Hey, and we aren't even at sell in May and split yet !
Or the miners could just follow Sinclair's call of a year ago about holding the excess in treasury in bullion instead of selling at sub-par prices and having a treasury that earns maybe 1% interest.
Then again, it has been said a fair percentage of new production is being sold direct to end buyer by miners, bypassing the exchanges.
Fact is that the disconnect between physical and paper markets for metals has been stretched of late, and if one believes the reports done in order to save the arses of the bankster bullion banks and the commmodity exchanges where depository inventories have been plummeting.
As facts are however we have witnessed the capability of the interventionists, as well as the blind eye of any supposed regulators, which lead to the obvious question "when is enough enough?".

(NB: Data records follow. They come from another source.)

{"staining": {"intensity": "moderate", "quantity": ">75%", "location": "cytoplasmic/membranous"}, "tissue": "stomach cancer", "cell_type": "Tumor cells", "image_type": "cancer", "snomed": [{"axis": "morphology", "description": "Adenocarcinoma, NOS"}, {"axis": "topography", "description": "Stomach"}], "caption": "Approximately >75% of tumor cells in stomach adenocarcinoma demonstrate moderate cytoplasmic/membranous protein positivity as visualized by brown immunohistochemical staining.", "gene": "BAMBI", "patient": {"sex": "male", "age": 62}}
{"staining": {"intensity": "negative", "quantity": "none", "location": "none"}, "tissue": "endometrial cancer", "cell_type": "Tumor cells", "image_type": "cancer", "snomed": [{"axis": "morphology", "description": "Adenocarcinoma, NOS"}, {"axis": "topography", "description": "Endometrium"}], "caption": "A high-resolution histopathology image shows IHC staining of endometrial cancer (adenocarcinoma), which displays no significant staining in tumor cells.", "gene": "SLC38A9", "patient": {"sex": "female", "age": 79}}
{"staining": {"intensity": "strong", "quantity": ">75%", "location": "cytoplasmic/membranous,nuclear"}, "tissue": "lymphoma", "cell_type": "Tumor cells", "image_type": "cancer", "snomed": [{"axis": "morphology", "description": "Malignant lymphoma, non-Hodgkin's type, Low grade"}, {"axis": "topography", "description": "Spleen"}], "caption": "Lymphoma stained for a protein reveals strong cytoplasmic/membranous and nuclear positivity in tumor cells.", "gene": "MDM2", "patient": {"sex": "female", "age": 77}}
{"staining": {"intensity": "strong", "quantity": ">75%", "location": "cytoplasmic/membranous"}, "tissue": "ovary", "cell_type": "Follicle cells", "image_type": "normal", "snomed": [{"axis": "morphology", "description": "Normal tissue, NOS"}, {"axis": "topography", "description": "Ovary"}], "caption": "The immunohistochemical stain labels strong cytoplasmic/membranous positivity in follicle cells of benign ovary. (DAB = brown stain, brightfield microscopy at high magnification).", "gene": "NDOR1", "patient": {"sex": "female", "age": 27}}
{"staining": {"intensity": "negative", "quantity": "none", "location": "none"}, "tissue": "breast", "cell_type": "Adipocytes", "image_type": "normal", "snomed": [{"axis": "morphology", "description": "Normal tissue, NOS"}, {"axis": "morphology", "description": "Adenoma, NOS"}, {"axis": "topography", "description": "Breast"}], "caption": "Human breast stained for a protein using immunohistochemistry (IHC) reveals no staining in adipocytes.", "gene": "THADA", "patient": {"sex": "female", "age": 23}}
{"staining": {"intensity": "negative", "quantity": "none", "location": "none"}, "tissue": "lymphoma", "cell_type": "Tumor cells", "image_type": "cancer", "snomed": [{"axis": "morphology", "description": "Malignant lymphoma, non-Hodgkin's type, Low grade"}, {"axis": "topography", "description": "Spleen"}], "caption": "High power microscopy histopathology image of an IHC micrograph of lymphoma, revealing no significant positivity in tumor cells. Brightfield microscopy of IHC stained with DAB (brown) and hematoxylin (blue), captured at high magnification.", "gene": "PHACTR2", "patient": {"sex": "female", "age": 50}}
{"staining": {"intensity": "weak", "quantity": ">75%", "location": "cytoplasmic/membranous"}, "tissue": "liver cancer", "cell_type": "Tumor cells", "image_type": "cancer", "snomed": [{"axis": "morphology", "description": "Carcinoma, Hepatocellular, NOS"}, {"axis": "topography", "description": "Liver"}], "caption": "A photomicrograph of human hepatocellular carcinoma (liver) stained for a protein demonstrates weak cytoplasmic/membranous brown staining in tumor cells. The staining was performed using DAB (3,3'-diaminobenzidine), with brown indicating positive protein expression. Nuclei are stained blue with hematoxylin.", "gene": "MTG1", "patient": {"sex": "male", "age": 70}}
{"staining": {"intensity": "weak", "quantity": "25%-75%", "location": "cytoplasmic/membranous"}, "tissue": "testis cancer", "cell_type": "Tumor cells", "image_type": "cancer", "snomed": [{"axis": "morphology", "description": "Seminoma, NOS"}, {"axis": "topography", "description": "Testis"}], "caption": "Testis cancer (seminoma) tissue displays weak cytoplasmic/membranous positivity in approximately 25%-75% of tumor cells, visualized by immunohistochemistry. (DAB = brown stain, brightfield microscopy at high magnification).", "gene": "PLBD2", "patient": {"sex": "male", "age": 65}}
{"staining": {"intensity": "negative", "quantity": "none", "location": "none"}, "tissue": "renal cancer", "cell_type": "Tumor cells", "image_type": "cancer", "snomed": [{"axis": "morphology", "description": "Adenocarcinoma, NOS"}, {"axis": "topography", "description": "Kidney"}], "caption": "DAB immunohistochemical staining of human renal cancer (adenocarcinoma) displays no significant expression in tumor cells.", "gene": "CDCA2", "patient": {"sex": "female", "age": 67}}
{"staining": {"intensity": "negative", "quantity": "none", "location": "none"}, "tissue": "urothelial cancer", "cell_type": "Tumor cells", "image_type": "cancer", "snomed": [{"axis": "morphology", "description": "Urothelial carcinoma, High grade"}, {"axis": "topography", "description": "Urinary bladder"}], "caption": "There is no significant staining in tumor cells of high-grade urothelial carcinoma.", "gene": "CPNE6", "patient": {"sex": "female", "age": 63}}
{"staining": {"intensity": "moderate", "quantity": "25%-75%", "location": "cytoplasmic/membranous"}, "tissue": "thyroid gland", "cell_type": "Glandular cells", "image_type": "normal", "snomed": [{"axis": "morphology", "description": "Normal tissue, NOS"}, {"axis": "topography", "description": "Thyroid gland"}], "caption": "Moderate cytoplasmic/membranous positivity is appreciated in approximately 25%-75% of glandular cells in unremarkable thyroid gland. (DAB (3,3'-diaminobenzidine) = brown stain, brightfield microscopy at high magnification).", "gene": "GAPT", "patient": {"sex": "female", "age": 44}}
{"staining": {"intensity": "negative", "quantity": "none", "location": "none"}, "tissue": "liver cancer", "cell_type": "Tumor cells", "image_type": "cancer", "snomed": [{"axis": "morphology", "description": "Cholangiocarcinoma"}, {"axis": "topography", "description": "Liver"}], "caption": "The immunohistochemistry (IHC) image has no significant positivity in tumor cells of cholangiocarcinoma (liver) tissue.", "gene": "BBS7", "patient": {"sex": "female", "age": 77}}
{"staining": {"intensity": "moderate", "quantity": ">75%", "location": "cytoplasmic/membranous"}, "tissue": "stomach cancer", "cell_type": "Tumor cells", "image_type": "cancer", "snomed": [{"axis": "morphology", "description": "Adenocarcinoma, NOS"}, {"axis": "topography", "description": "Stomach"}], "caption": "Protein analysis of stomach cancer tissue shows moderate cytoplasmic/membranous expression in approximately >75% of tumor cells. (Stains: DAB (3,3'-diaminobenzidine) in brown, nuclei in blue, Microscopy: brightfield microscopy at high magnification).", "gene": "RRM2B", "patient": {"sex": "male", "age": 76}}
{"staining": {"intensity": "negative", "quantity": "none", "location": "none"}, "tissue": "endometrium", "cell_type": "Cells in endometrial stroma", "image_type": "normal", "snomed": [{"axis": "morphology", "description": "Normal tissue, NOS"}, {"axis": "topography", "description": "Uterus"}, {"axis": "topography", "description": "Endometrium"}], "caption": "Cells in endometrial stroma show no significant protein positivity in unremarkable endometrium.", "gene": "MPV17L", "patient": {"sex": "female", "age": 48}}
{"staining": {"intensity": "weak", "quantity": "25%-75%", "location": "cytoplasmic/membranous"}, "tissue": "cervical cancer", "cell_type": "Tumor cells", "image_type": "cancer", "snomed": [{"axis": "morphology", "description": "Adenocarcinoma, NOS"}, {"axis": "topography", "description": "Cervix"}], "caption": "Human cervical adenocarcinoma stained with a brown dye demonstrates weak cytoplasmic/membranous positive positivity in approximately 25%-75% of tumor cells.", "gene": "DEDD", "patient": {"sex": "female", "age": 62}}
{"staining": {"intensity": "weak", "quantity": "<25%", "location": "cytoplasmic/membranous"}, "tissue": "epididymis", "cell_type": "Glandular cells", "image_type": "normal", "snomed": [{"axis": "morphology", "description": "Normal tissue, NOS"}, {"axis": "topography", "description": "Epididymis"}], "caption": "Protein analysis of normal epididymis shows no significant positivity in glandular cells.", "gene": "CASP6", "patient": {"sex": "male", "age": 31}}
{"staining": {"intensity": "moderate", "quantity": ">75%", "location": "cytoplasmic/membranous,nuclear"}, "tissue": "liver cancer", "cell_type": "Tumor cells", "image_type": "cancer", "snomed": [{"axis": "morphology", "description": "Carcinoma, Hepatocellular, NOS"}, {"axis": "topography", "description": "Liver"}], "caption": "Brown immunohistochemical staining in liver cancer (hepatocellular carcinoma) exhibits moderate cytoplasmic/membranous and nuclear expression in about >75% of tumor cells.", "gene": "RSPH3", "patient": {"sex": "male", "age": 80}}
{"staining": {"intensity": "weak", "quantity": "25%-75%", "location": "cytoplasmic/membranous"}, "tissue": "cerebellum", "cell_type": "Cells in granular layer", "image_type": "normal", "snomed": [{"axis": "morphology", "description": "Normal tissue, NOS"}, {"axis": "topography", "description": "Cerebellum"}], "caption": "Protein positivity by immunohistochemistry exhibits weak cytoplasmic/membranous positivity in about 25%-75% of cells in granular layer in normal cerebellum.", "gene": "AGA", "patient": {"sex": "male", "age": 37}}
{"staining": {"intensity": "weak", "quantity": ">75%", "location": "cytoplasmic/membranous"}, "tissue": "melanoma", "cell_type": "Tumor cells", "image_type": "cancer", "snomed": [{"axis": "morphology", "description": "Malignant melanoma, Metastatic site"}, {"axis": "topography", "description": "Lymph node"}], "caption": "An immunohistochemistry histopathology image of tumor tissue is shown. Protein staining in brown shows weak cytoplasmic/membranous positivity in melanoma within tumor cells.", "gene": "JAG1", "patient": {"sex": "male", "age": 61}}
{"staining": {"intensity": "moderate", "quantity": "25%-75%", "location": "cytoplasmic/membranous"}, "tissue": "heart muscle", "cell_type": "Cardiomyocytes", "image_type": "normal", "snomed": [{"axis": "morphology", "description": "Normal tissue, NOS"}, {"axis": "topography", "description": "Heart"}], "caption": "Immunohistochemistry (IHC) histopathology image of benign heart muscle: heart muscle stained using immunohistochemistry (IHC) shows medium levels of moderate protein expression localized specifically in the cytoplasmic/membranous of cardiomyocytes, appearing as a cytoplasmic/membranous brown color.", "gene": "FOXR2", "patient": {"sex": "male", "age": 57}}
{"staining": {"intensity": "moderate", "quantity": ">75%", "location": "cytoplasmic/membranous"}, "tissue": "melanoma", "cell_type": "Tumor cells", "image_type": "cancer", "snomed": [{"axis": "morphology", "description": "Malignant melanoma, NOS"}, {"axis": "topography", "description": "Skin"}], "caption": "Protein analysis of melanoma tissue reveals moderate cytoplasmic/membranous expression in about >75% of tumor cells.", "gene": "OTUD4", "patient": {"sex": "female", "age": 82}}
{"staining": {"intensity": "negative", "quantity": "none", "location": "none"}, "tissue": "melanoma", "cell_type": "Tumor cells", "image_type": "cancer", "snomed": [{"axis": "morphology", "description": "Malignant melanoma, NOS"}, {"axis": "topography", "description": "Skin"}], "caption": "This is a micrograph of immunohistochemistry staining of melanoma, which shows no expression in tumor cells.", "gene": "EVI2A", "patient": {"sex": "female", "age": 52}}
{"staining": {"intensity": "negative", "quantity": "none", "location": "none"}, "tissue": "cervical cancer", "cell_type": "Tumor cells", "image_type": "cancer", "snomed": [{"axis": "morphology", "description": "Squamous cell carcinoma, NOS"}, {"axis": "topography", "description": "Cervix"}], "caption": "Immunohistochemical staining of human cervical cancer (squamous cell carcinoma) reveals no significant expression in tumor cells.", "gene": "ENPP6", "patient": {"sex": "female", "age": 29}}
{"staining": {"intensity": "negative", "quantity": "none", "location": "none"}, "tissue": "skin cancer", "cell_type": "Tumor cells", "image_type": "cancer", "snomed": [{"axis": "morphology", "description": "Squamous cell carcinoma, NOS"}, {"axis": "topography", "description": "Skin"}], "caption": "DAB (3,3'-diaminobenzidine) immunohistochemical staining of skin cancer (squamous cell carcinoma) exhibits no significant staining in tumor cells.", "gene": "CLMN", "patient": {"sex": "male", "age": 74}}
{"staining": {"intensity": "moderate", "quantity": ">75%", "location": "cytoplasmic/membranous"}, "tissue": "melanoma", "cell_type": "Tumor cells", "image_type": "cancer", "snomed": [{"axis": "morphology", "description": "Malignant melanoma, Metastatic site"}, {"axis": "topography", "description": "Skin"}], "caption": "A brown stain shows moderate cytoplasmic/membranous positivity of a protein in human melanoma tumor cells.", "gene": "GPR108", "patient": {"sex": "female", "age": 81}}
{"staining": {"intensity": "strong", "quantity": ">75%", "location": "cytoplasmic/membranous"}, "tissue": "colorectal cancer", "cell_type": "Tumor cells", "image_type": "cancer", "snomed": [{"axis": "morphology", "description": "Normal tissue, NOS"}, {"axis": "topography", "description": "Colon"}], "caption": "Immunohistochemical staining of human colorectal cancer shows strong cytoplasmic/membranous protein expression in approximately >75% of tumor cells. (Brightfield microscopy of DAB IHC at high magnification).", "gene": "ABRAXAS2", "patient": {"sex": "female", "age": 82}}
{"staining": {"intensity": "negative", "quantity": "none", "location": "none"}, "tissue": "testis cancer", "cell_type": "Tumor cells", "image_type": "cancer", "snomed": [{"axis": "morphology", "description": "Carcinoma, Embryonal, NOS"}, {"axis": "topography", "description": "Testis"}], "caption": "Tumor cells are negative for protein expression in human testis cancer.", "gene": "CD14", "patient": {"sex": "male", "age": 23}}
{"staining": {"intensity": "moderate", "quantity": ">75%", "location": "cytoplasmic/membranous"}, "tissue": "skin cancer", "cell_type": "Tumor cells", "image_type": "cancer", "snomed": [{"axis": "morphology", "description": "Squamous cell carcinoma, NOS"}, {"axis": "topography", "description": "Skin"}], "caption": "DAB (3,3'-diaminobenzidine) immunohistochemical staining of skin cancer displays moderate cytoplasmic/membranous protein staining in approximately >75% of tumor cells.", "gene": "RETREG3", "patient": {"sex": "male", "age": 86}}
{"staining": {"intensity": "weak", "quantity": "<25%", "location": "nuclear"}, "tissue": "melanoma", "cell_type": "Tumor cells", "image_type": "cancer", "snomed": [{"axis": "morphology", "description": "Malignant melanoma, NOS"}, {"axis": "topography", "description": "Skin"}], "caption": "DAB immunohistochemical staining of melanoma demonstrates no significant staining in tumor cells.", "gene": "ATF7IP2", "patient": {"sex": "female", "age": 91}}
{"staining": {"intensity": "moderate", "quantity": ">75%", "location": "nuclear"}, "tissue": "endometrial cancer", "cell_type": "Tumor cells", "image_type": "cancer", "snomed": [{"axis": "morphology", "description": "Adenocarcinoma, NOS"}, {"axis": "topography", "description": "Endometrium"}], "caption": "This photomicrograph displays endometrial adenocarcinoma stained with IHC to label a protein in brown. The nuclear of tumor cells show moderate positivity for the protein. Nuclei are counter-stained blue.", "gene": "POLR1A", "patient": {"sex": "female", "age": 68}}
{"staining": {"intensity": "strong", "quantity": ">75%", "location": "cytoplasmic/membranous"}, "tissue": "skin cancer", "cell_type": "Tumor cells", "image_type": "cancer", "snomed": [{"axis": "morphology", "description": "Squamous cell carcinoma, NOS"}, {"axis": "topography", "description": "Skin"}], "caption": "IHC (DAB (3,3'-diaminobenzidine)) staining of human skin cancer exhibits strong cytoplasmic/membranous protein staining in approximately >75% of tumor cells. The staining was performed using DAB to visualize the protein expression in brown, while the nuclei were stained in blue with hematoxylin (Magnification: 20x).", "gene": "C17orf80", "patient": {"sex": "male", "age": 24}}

link previously posted elsewhere:
http://goldtrends.net/FreeDailyBlog?mode=PostView&bmi=1267250
http://kingworldnews.com/kingworldnews/KWN_DailyWeb/Entries/2013/4/15_Maguire_-_LBMA_Default_Triggered_Gold_%26_Silver_Takedown.html
No, not the gold market. In my observation MUX is and has been tied tightly to the silver market. That is not new now. It seems it has been that way all along, although since El Gallo started production this may start to shift in some percentage.
But is the slam of precious metals over ? momentum yesterday would tend to indicate we are just seeing a bit of a settle-in rebound today
MUX chart may indicate 100% oversold, but if they convince the market that Ag is going to drift lower and gold see further decline it could very easily turn out 115% oversold.
These are abnormal conditions to be sure.